DNS: IS a royal pain in general! Which it shouldn’t be. I have a domain name, point it to an IP. Thats all I should have deal with. If glue records point to correct name server, it should work. This not a virtualmin or webmin issue, just DNS in general is way over complicated in my opinion. Why are there 20 dns entries for one domain name! It should have the domain name and IP, thats all. Betting 90% of that complication is because of trying to prevent spammers/hijackers.

Unrelated to that rant on DNS, at a minimum a hosted secondary dns option would be great. Most people probably already spend $5/month on another VPS somewhere to set it up as their secondary. Why not you collect that 5$. Small admins like me have ns1 on the server, a VM as slave, then some sort of free dns secondary elsewhere, which has to be setup manually for each domain. Real pain. But a hosted secondary(with multiple server locations) would solve both issues if all I had to was check a box saying send to Joe's secondary DNS . This would especially help those with just a virtualmin install and no way of running their own secondary.

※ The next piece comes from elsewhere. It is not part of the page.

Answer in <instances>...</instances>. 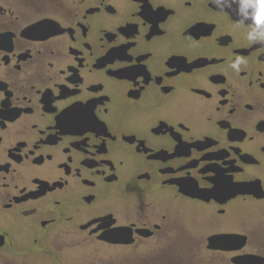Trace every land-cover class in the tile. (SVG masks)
<instances>
[{"label":"flooded vegetation","instance_id":"flooded-vegetation-1","mask_svg":"<svg viewBox=\"0 0 264 264\" xmlns=\"http://www.w3.org/2000/svg\"><path fill=\"white\" fill-rule=\"evenodd\" d=\"M242 7L0 0V264H264Z\"/></svg>","mask_w":264,"mask_h":264},{"label":"clouds","instance_id":"clouds-1","mask_svg":"<svg viewBox=\"0 0 264 264\" xmlns=\"http://www.w3.org/2000/svg\"><path fill=\"white\" fill-rule=\"evenodd\" d=\"M243 7L238 10V15L243 13L239 25L247 21L253 22L255 26L251 27L248 32V39L252 42L264 41V23H258L264 19V0H242ZM247 9H254L253 12Z\"/></svg>","mask_w":264,"mask_h":264},{"label":"water","instance_id":"water-1","mask_svg":"<svg viewBox=\"0 0 264 264\" xmlns=\"http://www.w3.org/2000/svg\"><path fill=\"white\" fill-rule=\"evenodd\" d=\"M215 242V239L210 240V246H213V243Z\"/></svg>","mask_w":264,"mask_h":264},{"label":"rangeland","instance_id":"rangeland-1","mask_svg":"<svg viewBox=\"0 0 264 264\" xmlns=\"http://www.w3.org/2000/svg\"><path fill=\"white\" fill-rule=\"evenodd\" d=\"M207 256V255H206ZM213 257V256H212Z\"/></svg>","mask_w":264,"mask_h":264}]
</instances>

Setting up the secondary and telling virtualmin to use it isn’t difficult. Bet the interface/API for who is allowed to connect the secondary would be the complicated part on your side.

Thanks for the great software and all the time you spend answering questions.

Mon, 10/30/2017 - 16:37
noisemarine

A *min wiki where we can update the documentation. So, the pain is lack of comprehensive documentation, the solution is users, and the conduit is software/policy.

Wed, 11/15/2017 - 03:58 (Reply to #3)
Joe
Joe's picture

We have a wiki (doxfer.webmin.com), but due to huge and completely unmanageable amounts of spam, I had to disable user account creation, so there's only a few real users who actually do any editing (though a couple of the users who do contribute are incredible and have done tons of work to make it much nicer than it was when I first launched it). Having to lock it down really sucks, as we desperately need help with the docs (there's just too much to cover, when you consider all of Webmin in addition to Virtualmin and Cloudmin) but it had become a real chore to clean it up. It had gotten to where I was spending an hour every day on spam clean up in the wiki. There was just no way to justify continuing to do that on the off chance someone might edit a doc in a positive way.

That said, I will be (super) happy to setup an editor account on the wiki for anyone who asks. Just open a ticket in the issue tracker asking for a Webmin wiki account, and I'll ask Eric to ping me about any tickets about the wiki (I'm lately not able to spend much time monitoring the issue tracker, due to some personal issues, but Eric and Jamie are).